- **Task 1**
In the Opsview email reply below, rewrite the section from "It's the status" up to and including "shouldn't be seen?", replacing "status pages" with "monitoring pages".

- **Supplied passage**
◆ ◆ ◆

On 2010-05-18 14:07, Ton Voon wrote:

> Which pages are these?

It's the status pages where it's immediately apparent - for example
the hostgroup hierarchy.

> Can you give an example of a host that shouldn't be seen?

We have a distributed setup with slaves monitoring various localised
networks. The contact should only be able to see the hostgroups that
fall under one of those local networks - which are defined on the host
groups hierarchy page (the drag n drop thing - very cool by the way).

As it stands they can see other hostgroups - and therefore other networks.

> Which version of Opsview is this?

We're running 3.0.2. Why haven't we upgraded? Because - apart from
this issue - it's been rock solid and does all that we need. And the
upgrade from 2.14 was - for whatever reason - something I don't wish
to repeat unless absolutely necessary.

> The Nagios screens use the Nagios authentication parameters to return
> the list of hosts/services that the contact can see (based on contact
> groups).

◆ ◆ ◆

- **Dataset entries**
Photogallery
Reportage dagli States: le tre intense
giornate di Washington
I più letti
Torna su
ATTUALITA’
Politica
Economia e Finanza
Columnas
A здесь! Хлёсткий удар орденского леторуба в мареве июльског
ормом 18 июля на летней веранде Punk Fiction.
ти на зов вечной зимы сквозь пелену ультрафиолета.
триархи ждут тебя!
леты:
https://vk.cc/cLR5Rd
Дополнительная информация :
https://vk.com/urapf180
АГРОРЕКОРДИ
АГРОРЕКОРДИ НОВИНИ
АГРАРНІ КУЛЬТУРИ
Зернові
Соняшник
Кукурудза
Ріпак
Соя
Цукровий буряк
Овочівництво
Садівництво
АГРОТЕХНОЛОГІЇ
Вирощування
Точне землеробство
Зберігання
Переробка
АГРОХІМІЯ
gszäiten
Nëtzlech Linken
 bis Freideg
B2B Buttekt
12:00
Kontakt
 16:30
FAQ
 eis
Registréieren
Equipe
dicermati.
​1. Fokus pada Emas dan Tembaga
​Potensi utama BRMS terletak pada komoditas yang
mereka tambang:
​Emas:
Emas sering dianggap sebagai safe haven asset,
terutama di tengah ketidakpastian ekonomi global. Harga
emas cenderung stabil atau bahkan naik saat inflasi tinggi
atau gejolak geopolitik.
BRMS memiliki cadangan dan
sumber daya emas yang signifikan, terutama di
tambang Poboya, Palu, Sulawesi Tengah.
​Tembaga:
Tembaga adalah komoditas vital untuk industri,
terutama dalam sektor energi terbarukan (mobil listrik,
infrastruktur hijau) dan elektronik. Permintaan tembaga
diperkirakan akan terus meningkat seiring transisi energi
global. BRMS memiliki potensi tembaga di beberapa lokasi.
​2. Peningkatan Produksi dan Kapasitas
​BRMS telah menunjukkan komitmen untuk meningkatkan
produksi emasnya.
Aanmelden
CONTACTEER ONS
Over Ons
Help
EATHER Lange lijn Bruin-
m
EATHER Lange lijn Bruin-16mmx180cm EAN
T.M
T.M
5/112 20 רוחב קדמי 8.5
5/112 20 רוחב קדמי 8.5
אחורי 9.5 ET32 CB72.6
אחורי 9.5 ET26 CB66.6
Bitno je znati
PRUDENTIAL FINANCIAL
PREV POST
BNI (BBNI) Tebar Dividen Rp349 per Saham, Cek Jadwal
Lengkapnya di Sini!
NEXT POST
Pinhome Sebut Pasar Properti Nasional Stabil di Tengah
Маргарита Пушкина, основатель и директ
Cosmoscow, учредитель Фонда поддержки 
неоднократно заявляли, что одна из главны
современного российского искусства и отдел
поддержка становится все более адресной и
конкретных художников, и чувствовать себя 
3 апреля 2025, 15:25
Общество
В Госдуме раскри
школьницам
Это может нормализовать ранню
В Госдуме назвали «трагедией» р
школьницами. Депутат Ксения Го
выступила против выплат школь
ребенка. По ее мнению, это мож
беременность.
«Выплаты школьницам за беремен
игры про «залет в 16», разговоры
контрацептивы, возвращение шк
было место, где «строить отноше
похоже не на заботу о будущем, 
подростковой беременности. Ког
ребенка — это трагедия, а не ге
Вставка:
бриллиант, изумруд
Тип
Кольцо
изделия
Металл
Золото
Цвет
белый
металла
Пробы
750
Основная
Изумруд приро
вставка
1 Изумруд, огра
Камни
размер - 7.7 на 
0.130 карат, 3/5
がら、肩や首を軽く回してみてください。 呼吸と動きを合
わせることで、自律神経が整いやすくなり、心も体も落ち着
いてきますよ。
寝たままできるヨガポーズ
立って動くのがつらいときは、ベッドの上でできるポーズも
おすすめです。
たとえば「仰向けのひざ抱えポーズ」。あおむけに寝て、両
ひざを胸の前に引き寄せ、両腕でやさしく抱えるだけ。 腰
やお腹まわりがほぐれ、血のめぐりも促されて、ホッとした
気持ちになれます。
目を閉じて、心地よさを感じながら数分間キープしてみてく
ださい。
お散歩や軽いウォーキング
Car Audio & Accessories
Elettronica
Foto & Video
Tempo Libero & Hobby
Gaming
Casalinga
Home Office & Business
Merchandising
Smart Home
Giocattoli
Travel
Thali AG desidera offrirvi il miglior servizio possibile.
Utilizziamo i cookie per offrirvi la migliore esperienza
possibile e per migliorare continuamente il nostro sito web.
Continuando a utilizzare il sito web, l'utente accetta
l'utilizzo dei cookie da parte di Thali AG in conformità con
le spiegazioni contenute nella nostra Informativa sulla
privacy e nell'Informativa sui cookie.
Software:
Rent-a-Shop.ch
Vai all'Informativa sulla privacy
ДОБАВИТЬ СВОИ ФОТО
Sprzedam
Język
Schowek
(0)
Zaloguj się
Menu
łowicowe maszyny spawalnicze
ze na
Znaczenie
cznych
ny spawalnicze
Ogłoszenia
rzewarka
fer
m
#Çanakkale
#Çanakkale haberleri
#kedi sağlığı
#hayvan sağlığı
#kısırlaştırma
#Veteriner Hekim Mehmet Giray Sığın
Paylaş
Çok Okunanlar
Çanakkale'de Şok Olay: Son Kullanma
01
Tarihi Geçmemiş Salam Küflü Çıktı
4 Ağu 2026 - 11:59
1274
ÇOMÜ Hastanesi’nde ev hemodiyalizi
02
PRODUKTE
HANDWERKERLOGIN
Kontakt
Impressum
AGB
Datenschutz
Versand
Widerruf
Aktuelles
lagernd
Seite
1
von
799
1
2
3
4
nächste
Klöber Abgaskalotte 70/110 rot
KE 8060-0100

◆ ◆ ◆

- **Task 2**
Convert the listing above, from its first line up to and including the line with "terutama di tengah", into a JSON list of strings with one string per line, omitting blank lines.

- **Your response 1**
It's the monitoring pages where it's immediately apparent - for example
the hostgroup hierarchy.

> Can you give an example of a host that shouldn't be seen?

- **Your response 2**
[
  "Photogallery",
  "Reportage dagli States: le tre intense",
  "giornate di Washington",
  "I più letti",
  "Torna su",
  "ATTUALITA’",
  "Politica",
  "Economia e Finanza",
  "Columnas",
  "A здесь! Хлёсткий удар орденского леторуба в мареве июльског",
  "ормом 18 июля на летней веранде Punk Fiction.",
  "ти на зов вечной зимы сквозь пелену ультрафиолета.",
  "триархи ждут тебя!",
  "леты:",
  "https://vk.cc/cLR5Rd",
  "Дополнительная информация :",
  "https://vk.com/urapf180",
  "АГРОРЕКОРДИ",
  "АГРОРЕКОРДИ НОВИНИ",
  "АГРАРНІ КУЛЬТУРИ",
  "Зернові",
  "Соняшник",
  "Кукурудза",
  "Ріпак",
  "Соя",
  "Цукровий буряк",
  "Овочівництво",
  "Садівництво",
  "АГРОТЕХНОЛОГІЇ",
  "Вирощування",
  "Точне землеробство",
  "Зберігання",
  "Переробка",
  "АГРОХІМІЯ",
  "gszäiten",
  "Nëtzlech Linken",
  " bis Freideg",
  "B2B Buttekt",
  "12:00",
  "Kontakt",
  " 16:30",
  "FAQ",
  " eis",
  "Registréieren",
  "Equipe",
  "dicermati.",
  "​1. Fokus pada Emas dan Tembaga",
  "​Potensi utama BRMS terletak pada komoditas yang",
  "mereka tambang:",
  "​Emas:",
  "Emas sering dianggap sebagai safe haven asset,",
  "terutama di tengah ketidakpastian ekonomi global. Harga"
]